A foundation level knowledge of Contemporary East Asian politics and international relations is strongly encouraged. This would include completion of one or more of the following courses:
• BA1 ‘Political Economy of Japan’, ‘Politics and Economy of China’ (or similar),
• BA2 ‘International Relations of Japan’, ‘Modern Chinese Economy A’, ‘Government and Politics in Modern China’ (or similar) and/or ‘Political and Social Developments in North and South Korea’ courses.
Why are East Asian states establishing regional institutions and frameworks to manage their affairs? What are the historical foundations and core values that generate this ‘urge to merge’? How can we explain and understand connections between states and sub-state actors at the sub-regional and micro-regional levels? How do the processes of regionalization and globalization facilitate or hinder the development of regionalism? To what extent does the European Union provide a model for East Asian states to follow? In this course, students investigate these and further questions from a variety of theoretical standpoints to explore the processes of regionalism and regionalization in the International Relations of East Asia.
Students commence the course with an overview of regionalism in East Asia before delving into the diverse and rich theoretical frameworks that enable us to understand regionalism from different perspectives. Students will also examine the historical context of regionalism in East Asia, which has served to both encourage and undermine the development of regional institutions.
In the next six classes of the course, students will learn about key issues in the economic, political and security relations of states in the East Asian region. In the field of economics, students will study the growth of regional production networks and their connections with globalization, Free Trade Agreements (FTAs) and the Asian financial crisis. In the political domain, we explore the impact of the ‘Asian values’ debate on the development of East Asian regionalism from the creation of ASEAN to ASEAN+3 (APT) and the East Asia Summit (EAS). In terms of security, students will examine the role played in East Asia by the ASEAN Regional Forum (ARF) and the US, as well as the impact of the ‘war on terrorism’ on East Asian regionalism.
In the last two sessions, students will compare and contrast regionalism in Europe and East Asia, by considering the concept of the EU as a ‘vanguard regional society’ to be replicated across the globe. Students will also discuss the dynamics of inter-regionalism by examining the Asia-Europe Meeting (ASEM). The course concludes by examining the impact of the credit crunch in East Asia and on the emergence of China as a potential regional hegemon.
The issues addressed in this course will have relevance to a number of disciplines. Students should draw on previous work they have done in other academic fields and demonstrate their knowledge in seminars, as well as in their assessed work.
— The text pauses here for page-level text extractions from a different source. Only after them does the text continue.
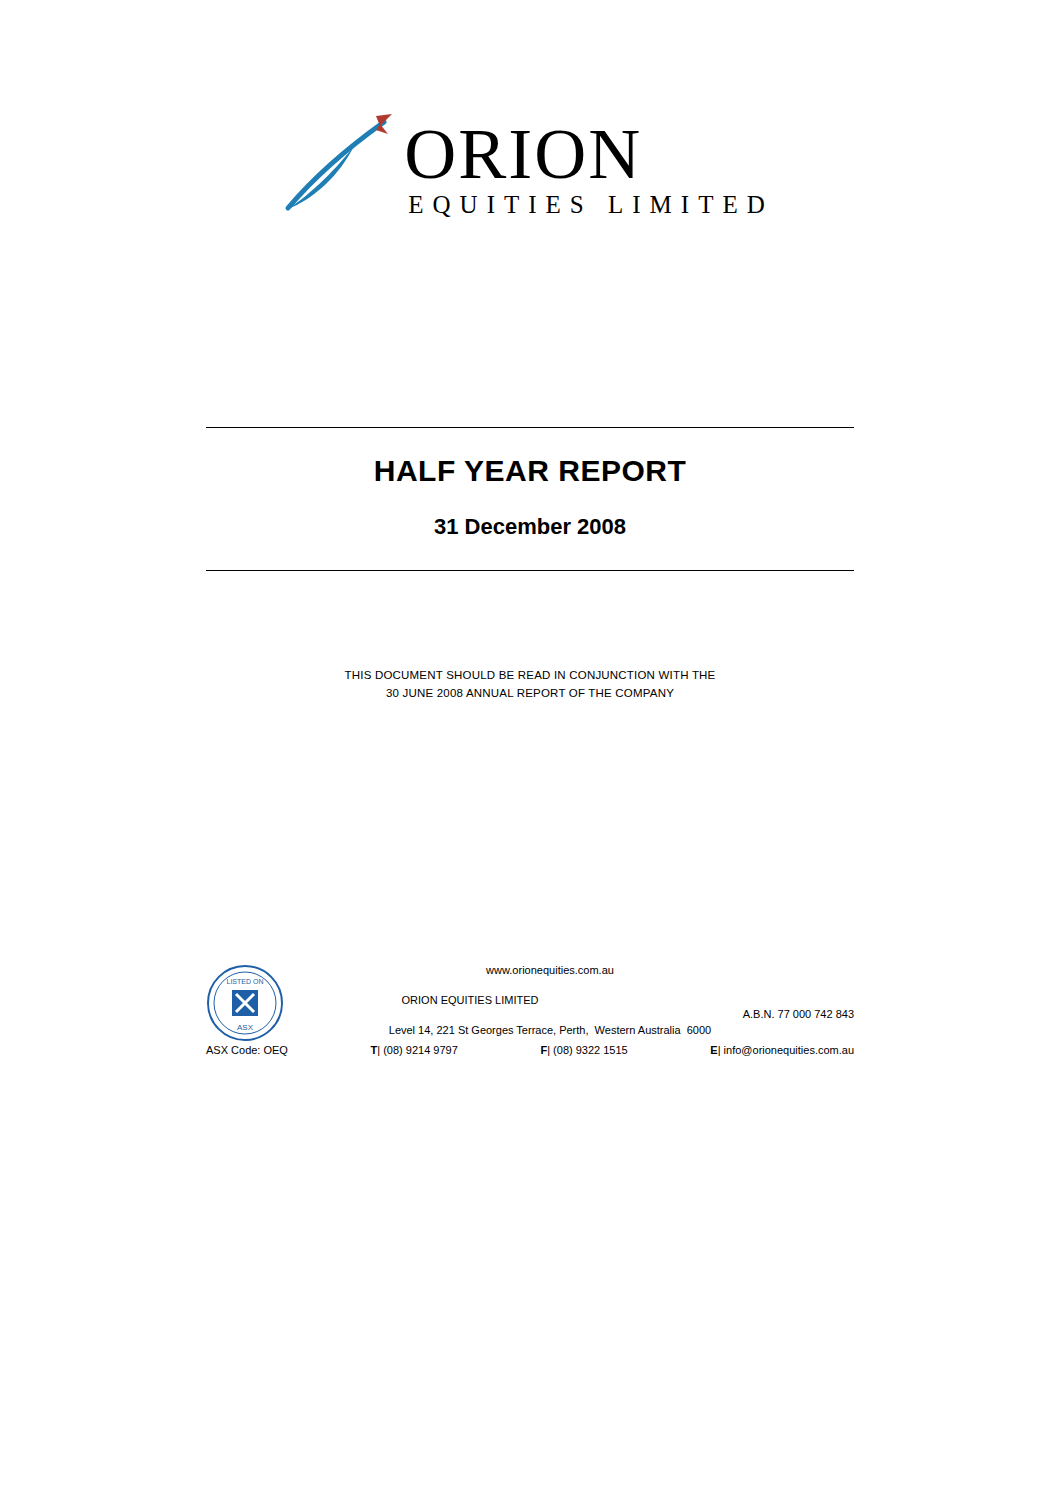ORION
EQUITIES LIMITED
HALF YEAR REPORT
31 December 2008
THIS DOCUMENT SHOULD BE READ IN CONJUNCTION WITH THE
30 JUNE 2008 ANNUAL REPORT OF THE COMPANY
LISTED ON ASX
www.orionequities.com.au
ORION EQUITIES LIMITED
A.B.N. 77 000 742 843
Level 14, 221 St Georges Terrace, Perth, Western Australia 6000
ASX Code: OEQ T| (08) 9214 9797 F| (08) 9322 1515 E| info@orionequities.com.au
It is also hoped that students will apply the knowledge they gain through studying regionalism in East Asia to other courses they are taking.
Students are expected to use additional sources to those in the suggested reading list and to keep up-to-date with current affairs through reading newspapers, relevant internet sites and online journals.
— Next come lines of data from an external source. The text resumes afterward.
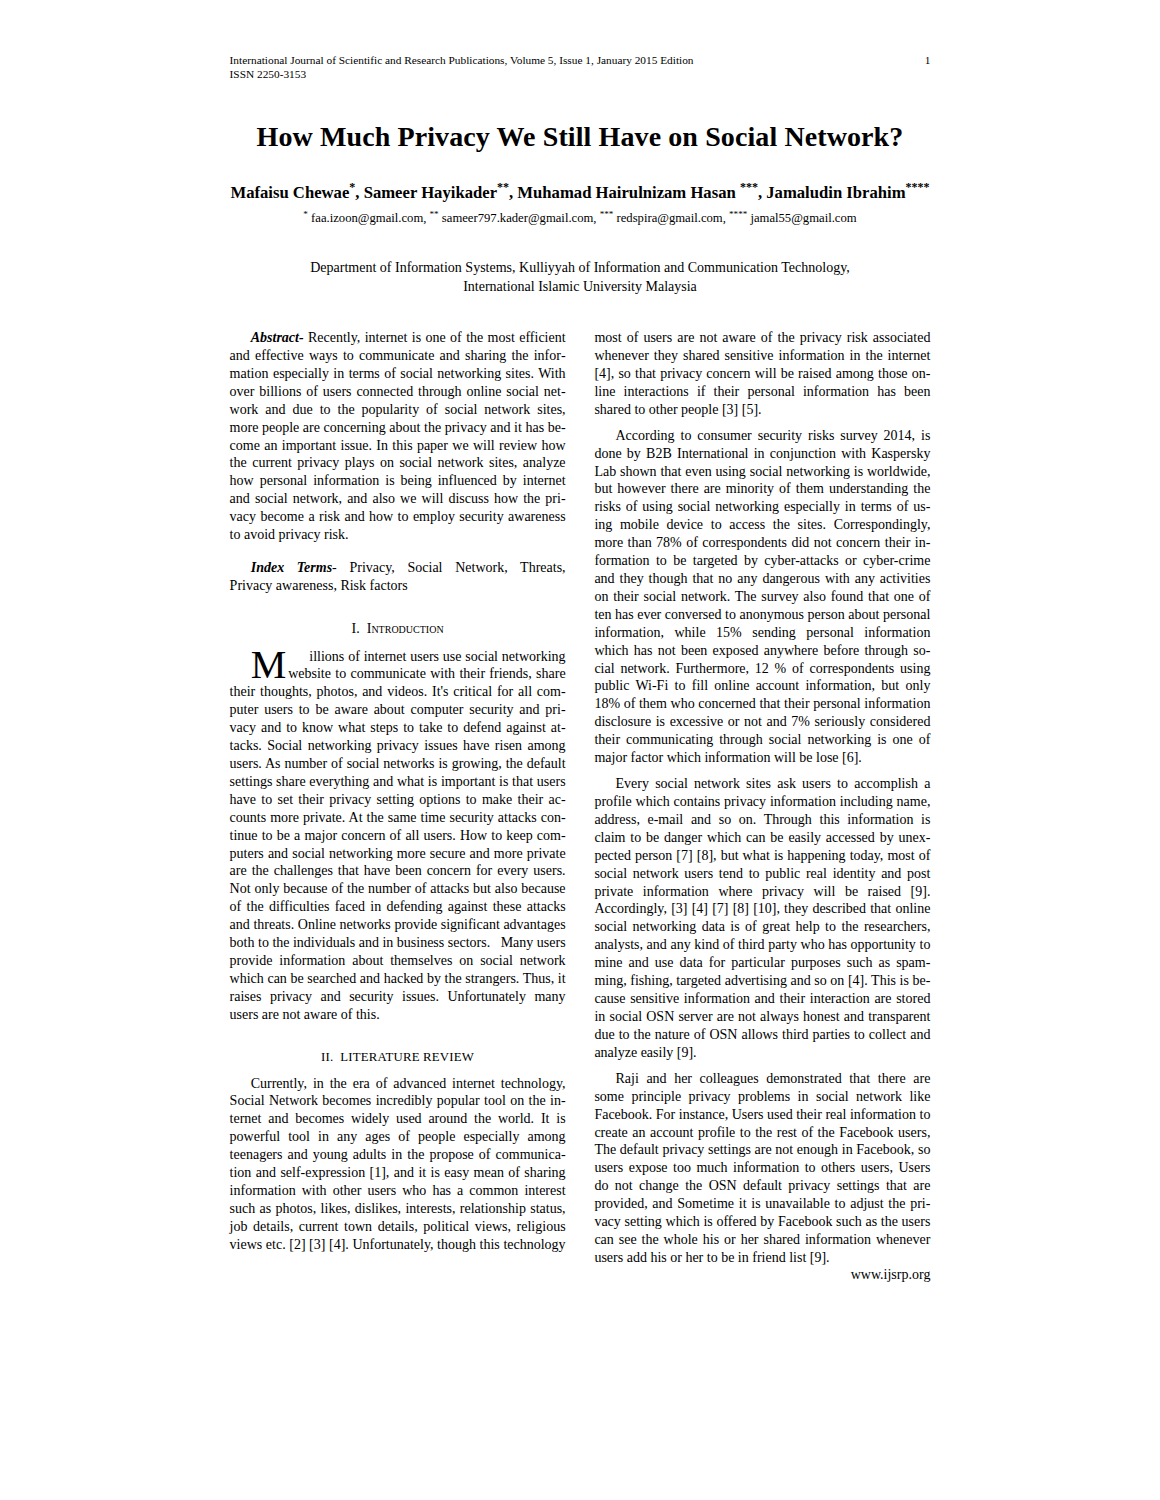International Journal of Scientific and Research Publications, Volume 5, Issue 1, January 2015 Edition
ISSN 2250-3153 1
How Much Privacy We Still Have on Social Network?
Mafaisu Chewae*, Sameer Hayikader**, Muhamad Hairulnizam Hasan ***, Jamaludin Ibrahim****
* faa.izoon@gmail.com, ** sameer797.kader@gmail.com, *** redspira@gmail.com, **** jamal55@gmail.com
Department of Information Systems, Kulliyyah of Information and Communication Technology,
International Islamic University Malaysia
Abstract- Recently, internet is one of the most efficient and effective ways to communicate and sharing the information especially in terms of social networking sites. With over billions of users connected through online social network and due to the popularity of social network sites, more people are concerning about the privacy and it has become an important issue. In this paper we will review how the current privacy plays on social network sites, analyze how personal information is being influenced by internet and social network, and also we will discuss how the privacy become a risk and how to employ security awareness to avoid privacy risk.
Index Terms- Privacy, Social Network, Threats, Privacy awareness, Risk factors
I. Introduction
Millions of internet users use social networking website to communicate with their friends, share their thoughts, photos, and videos. It's critical for all computer users to be aware about computer security and privacy and to know what steps to take to defend against attacks. Social networking privacy issues have risen among users. As number of social networks is growing, the default settings share everything and what is important is that users have to set their privacy setting options to make their accounts more private. At the same time security attacks continue to be a major concern of all users. How to keep computers and social networking more secure and more private are the challenges that have been concern for every users. Not only because of the number of attacks but also because of the difficulties faced in defending against these attacks and threats. Online networks provide significant advantages both to the individuals and in business sectors. Many users provide information about themselves on social network which can be searched and hacked by the strangers. Thus, it raises privacy and security issues. Unfortunately many users are not aware of this.
II. Literature Review
Currently, in the era of advanced internet technology, Social Network becomes incredibly popular tool on the internet and becomes widely used around the world. It is powerful tool in any ages of people especially among teenagers and young adults in the propose of communication and self-expression [1], and it is easy mean of sharing information with other users who has a common interest such as photos, likes, dislikes, interests, relationship status, job details, current town details, political views, religious views etc. [2] [3] [4]. Unfortunately, though this technology most of users are not aware of the privacy risk associated whenever they shared sensitive information in the internet [4], so that privacy concern will be raised among those online interactions if their personal information has been shared to other people [3] [5].
According to consumer security risks survey 2014, is done by B2B International in conjunction with Kaspersky Lab shown that even using social networking is worldwide, but however there are minority of them understanding the risks of using social networking especially in terms of using mobile device to access the sites. Correspondingly, more than 78% of correspondents did not concern their information to be targeted by cyber-attacks or cyber-crime and they though that no any dangerous with any activities on their social network. The survey also found that one of ten has ever conversed to anonymous person about personal information, while 15% sending personal information which has not been exposed anywhere before through social network. Furthermore, 12 % of correspondents using public Wi-Fi to fill online account information, but only 18% of them who concerned that their personal information disclosure is excessive or not and 7% seriously considered their communicating through social networking is one of major factor which information will be lose [6].
Every social network sites ask users to accomplish a profile which contains privacy information including name, address, e-mail and so on. Through this information is claim to be danger which can be easily accessed by unexpected person [7] [8], but what is happening today, most of social network users tend to public real identity and post private information where privacy will be raised [9]. Accordingly, [3] [4] [7] [8] [10], they described that online social networking data is of great help to the researchers, analysts, and any kind of third party who has opportunity to mine and use data for particular purposes such as spamming, fishing, targeted advertising and so on [4]. This is because sensitive information and their interaction are stored in social OSN server are not always honest and transparent due to the nature of OSN allows third parties to collect and analyze easily [9].
Raji and her colleagues demonstrated that there are some principle privacy problems in social network like Facebook. For instance, Users used their real information to create an account profile to the rest of the Facebook users, The default privacy settings are not enough in Facebook, so users expose too much information to others users, Users do not change the OSN default privacy settings that are provided, and Sometime it is unavailable to adjust the privacy setting which is offered by Facebook such as the users can see the whole his or her shared information whenever users add his or her to be in friend list [9].
www.ijsrp.org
This module aims to provide a critical examination of key issues and processes related to the development of East Asian regionalism. The focus of this module is on developments since World War Two, but with a particular emphasis on the post-Cold War period. By the end of the module, students will be able to:
Demonstrate an understanding of the complex issues and processes related to the development of East Asian regionalism.
Apply conceptual tools to analyze key events and processes in the development of regionalism in East Asia.
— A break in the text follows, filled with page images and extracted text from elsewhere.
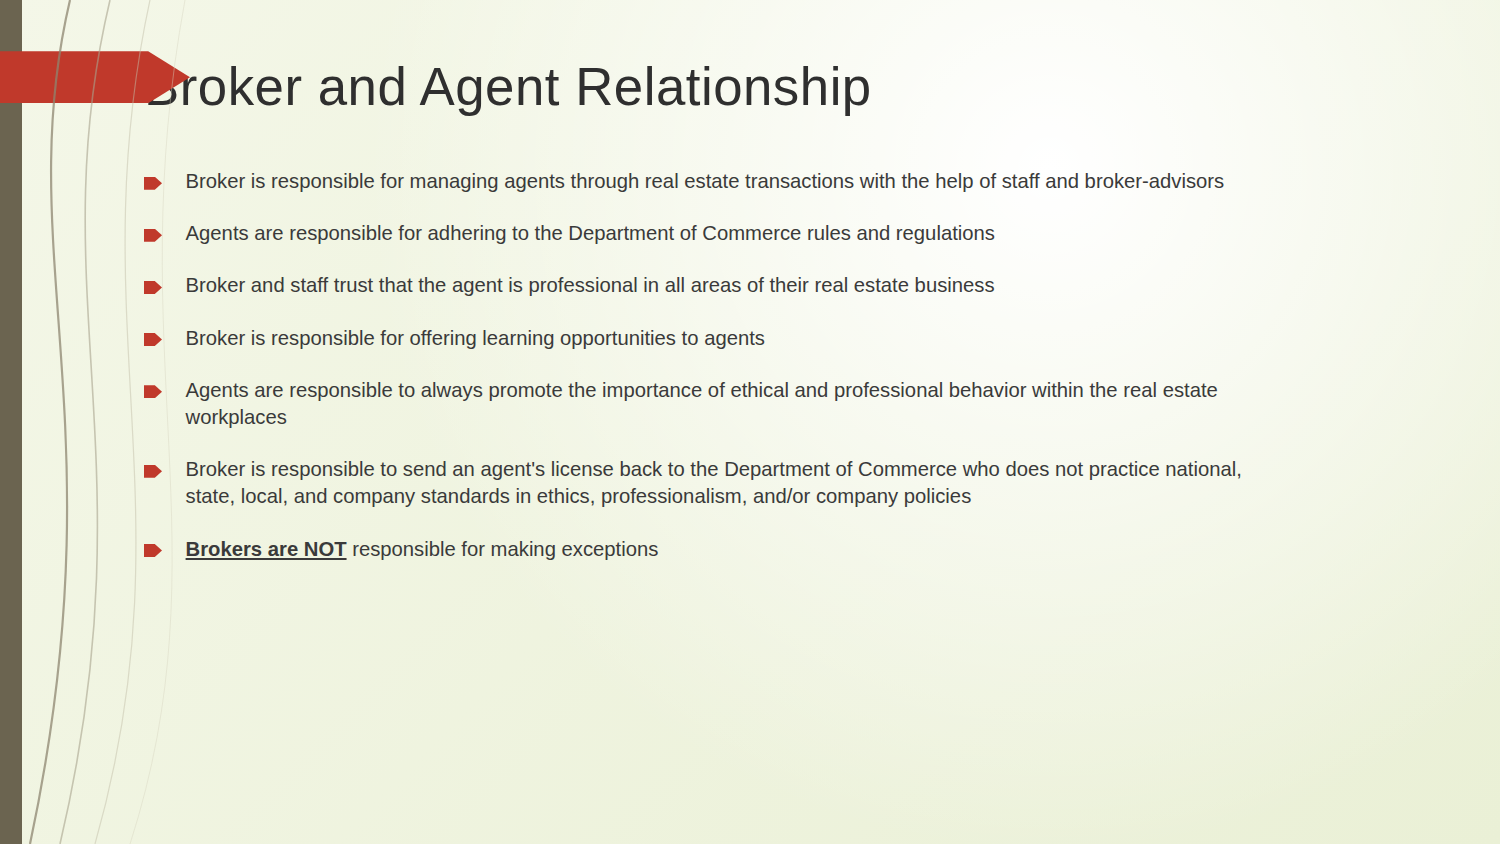Broker and Agent Relationship
Broker is responsible for managing agents through real estate transactions with the help of staff and broker-advisors
Agents are responsible for adhering to the Department of Commerce rules and regulations
Broker and staff trust that the agent is professional in all areas of their real estate business
Broker is responsible for offering learning opportunities to agents
Agents are responsible to always promote the importance of ethical and professional behavior within the real estate workplaces
Broker is responsible to send an agent's license back to the Department of Commerce who does not practice national, state, local, and company standards in ethics, professionalism, and/or company policies
Brokers are NOT responsible for making exceptions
Demonstrate appropriate cognitive, communicative and transferable skills, develop the capacity for independent learning, critique major texts on East Asian regionalism, and participate in class debates.
Mode of instruction
Lectures and seminars
Participation element (incl. attendance, participation, debate, and pop quiz): 40%
Analytical element (critical literature review (1,500 words)): 20%
Research element (research essay (2,500-3,000 words)): 40%
A handbook denoting weekly readings will be posted on Blackboard the week before the start of the semester.
Additional information (powerpoints, useful websites, etc…) will also be found on blackboard over the course of the semester.
The course is structured around three core textbooks, which will be available on Dr. Black’s Shelf in the East Asian library. These textbooks may also be purchased from the internet and local bookshops. Students are advised to read Beason in preparation for the course.
Beeson, Mark. 2007. Regionalism and Globalization in East Asia: Politics, Security and Economic Development. Palgrave Macmillan.
Dent, Christopher, M. 2008. East Asian Regionalism. Abingdon and New York: Routledge.
Burchill, S. et. al. 2005. Theories of International Relations. Basingstoke: Palgrave MacMillan.
Students can sign up to the class via Usis Exchange and Study Abroad students, please see the Study in Leiden website for information on how to apply.
Dr. L. Black
Room 008, Het Arsenaal;
Office Hours: Tuesday 15:00-17:00
Alternative times are by appointment only
This course provides an intermediate level understanding of International Relations Theory upon which students can build in the BA3 Critical Approaches to the International Relations of East Asia course.